Global benchmark Brent crude climbed 0.7 percent to $46.18, set to end the week 4.7 percent higher.
The rise in risk appetite weighed on spot gold. The precious metal inched up 0.1 percent to $1,339.86 an ounce after losing percent 0.6 percent overnight.
Global markets will sift through the string of U.S. data, notably retail sales, due later in the session for latest cues about the world's largest economy and whether it is robust enough to withstand further monetary tightening.
U.S. retail sales are expected to show a 0.4 percent monthly increase in July, according to the median estimate of 64 economists polled by Reuters.
In currencies, the dollar rose after San Francisco Federal Reserve President John Williams told the Washington Post that the U.S. central bank should raise rates this year because of improving labour market conditions and the likelihood that inflation is heading higher.
The greenback was steady at 102.025 yen after gaining 0.7 percent on Thursday, and is heading for a 0.25 percent weekly rise. The euro was also flat at $1.11420 after losing 0.3 percent overnight.

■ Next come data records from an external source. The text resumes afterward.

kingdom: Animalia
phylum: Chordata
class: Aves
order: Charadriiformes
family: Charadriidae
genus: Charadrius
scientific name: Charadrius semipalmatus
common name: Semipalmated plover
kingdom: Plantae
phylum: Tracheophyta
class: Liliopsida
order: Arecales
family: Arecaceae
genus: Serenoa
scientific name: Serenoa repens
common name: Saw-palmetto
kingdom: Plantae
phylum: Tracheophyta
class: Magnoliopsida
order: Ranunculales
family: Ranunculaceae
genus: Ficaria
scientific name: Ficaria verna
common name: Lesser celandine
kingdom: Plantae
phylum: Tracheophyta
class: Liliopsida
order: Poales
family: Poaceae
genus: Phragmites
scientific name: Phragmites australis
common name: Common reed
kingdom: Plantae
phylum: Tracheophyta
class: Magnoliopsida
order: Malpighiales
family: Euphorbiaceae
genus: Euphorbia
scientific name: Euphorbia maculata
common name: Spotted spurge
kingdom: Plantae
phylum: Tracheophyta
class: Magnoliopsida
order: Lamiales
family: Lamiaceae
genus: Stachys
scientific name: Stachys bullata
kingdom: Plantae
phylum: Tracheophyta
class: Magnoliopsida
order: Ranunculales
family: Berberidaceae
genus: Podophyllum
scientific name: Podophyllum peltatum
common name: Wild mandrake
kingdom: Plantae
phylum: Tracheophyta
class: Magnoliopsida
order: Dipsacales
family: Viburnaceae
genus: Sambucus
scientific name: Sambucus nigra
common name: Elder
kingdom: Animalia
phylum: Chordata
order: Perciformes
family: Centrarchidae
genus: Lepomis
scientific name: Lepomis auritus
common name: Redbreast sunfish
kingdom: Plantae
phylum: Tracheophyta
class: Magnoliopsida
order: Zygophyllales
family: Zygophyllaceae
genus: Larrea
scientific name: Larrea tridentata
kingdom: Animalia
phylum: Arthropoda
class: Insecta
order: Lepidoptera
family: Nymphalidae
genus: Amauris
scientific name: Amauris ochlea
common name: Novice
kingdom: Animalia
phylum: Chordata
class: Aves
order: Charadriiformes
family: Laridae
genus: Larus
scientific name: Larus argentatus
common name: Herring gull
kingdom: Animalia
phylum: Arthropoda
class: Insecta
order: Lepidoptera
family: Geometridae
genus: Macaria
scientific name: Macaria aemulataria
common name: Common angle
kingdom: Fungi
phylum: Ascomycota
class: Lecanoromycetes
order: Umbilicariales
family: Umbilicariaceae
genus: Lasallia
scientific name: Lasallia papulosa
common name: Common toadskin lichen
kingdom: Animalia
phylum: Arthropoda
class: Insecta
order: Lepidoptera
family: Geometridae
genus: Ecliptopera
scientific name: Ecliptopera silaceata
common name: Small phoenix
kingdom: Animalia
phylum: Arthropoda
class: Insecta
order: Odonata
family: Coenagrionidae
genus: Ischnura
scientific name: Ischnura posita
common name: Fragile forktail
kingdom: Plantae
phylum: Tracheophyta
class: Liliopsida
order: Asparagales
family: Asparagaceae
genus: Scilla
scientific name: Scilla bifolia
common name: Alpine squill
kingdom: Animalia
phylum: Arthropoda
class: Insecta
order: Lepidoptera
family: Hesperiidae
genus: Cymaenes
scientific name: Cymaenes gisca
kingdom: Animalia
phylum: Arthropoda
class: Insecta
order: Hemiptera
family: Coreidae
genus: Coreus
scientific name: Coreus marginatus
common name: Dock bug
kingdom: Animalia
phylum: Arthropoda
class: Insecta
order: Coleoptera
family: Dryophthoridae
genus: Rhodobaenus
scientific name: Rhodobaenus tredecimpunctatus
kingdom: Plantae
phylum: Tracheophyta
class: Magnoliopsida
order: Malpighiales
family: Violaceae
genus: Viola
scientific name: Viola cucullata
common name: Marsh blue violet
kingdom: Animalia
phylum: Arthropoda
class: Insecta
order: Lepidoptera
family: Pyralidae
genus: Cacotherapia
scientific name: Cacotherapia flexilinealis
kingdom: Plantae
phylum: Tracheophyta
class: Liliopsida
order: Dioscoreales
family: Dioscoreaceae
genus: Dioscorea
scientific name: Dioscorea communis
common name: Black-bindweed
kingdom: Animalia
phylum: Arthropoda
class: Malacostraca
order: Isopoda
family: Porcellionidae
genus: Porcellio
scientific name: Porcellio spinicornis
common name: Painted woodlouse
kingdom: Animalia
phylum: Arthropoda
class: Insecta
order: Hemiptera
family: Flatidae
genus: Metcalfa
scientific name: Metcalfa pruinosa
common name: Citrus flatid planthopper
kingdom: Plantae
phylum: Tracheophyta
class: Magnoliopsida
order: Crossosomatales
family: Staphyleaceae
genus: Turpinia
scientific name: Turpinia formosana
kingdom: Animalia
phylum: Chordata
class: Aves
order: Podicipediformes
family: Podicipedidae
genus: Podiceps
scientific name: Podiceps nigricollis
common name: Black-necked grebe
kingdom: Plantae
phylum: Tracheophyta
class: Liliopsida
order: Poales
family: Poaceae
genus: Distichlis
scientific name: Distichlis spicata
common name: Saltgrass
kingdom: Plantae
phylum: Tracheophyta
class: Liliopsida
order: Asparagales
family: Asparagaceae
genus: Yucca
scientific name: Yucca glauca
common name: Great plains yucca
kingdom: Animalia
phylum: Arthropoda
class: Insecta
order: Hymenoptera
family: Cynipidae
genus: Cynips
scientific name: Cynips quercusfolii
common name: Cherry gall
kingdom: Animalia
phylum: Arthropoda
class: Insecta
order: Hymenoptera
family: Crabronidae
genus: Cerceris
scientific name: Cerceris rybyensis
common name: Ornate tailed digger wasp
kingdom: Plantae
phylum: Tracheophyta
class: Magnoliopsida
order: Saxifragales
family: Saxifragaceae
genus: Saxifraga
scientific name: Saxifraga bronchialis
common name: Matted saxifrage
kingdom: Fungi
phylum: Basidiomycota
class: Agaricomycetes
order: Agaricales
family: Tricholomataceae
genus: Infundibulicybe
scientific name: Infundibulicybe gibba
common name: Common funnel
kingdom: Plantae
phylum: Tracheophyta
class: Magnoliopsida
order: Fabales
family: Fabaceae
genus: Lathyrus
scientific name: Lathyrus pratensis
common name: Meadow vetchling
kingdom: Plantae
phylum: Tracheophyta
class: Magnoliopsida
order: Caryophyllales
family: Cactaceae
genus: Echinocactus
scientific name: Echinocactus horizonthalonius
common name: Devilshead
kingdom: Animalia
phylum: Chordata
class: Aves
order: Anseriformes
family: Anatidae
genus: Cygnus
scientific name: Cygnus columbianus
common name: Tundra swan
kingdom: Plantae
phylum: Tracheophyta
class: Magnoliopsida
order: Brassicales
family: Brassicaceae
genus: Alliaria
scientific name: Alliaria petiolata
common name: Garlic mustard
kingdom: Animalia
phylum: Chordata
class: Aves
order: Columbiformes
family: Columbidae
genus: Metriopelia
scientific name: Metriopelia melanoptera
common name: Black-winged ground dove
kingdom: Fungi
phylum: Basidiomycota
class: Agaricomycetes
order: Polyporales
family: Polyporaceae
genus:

The dollar index, which tracks the greenback against a basket of six major peers, rose 0.06 percent to 95.913, but was on track for a loss of 0.3 percent for the week.
The New Zealand dollar slipped 0.2 percent to $0.7198 after surging on Thursday to $0.7351, its highest in more than a year after the Reserve Bank of New Zealand cut rates by 25 basis points to 2.0 percent, a smaller cut than some investors had expected.
The Australian dollar dipped 0.2 percent to $0.7685.